Validation: realization 11

I am a naturally competitive person. I believe that I need to be valued, whether it be by myself or by others. I need to know that I am somebody that other people can care about. And when I feel like other people care less about me than I do about them, it becomes this almost self-inflicted abusive relationship. I keep trying harder to care for them more, because I need to know that they care for me as well. It gets to the point where I really will pour my 200% effort into making sure that I care about those people who don’t reciprocate; it consumes my every thought and action. I used to be that kind of person who would want what they can’t have, especially when it comes to earning somebody I want to care for’s warm thoughts or attention. It all stems from the fact that I have a deep-seated fear about being abandoned and forgotten.
I used to think that it was better to die remembered than live forgotten. It all stems back to my abandonment issues as a kid. Whenever my mom would leave the house, the infant me would start crying, thinking that she was leaving me behind. My father, being so disapproving of me in general, that did not help the whole case of me feeling belonging or loved. I just felt that when people do not like me, I try to make them like me. It was that sort of insecurity that had gotten me into a lot of self-inflicted pain. From an outsider’s perspective, it’s easy to see that I need to be cut away from those kinds of people. But for me, mentally, I get so fixated on trying to be accepted, to receive that validation, that all I can think about is doing what I can to receive it.
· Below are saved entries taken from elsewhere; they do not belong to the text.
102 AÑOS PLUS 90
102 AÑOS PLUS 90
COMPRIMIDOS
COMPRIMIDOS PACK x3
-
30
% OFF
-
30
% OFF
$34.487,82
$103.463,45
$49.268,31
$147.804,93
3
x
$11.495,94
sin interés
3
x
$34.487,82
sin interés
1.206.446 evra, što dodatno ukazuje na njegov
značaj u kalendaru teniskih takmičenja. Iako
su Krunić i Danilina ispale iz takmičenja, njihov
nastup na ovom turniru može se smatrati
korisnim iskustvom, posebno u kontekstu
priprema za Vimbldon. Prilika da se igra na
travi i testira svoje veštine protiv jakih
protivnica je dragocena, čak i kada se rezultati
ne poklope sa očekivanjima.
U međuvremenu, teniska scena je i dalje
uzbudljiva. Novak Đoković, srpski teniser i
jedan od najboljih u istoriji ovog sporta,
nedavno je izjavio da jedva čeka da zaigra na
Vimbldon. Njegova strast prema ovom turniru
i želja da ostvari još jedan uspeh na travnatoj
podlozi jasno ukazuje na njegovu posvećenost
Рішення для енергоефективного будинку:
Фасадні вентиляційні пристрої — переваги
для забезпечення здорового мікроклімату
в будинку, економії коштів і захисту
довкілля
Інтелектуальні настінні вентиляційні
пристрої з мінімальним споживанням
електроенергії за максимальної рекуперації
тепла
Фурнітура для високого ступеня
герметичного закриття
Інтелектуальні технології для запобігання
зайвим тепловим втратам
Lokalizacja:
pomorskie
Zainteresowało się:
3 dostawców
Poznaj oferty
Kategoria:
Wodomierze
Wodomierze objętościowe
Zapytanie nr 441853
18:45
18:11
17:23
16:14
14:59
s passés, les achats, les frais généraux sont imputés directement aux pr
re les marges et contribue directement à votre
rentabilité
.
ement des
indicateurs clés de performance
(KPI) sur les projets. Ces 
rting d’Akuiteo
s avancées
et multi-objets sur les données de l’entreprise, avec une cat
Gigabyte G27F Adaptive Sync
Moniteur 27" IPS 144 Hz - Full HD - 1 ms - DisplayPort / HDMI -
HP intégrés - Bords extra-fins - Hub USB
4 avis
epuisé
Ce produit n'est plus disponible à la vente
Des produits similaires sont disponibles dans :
It was a really tough lesson for me to learn, but the only person’s approval you need is your own. You need to be the person you want to be, and nobody else should really tell you otherwise. Obviously, there are exceptions, such as being a terrorist, rapist, pedophile, or a serial killer, so don’t go twisting my words, Internet. So besides those and like examples, you really should not have to care about what others say. Be the person you want to be. Find validation in yourself; be proud of what you are doing or the person that you are and don’t feel like you need to prove yourself to other people. Being able to love yourself, and finding that sort of self-approval, that is key to being feather-light.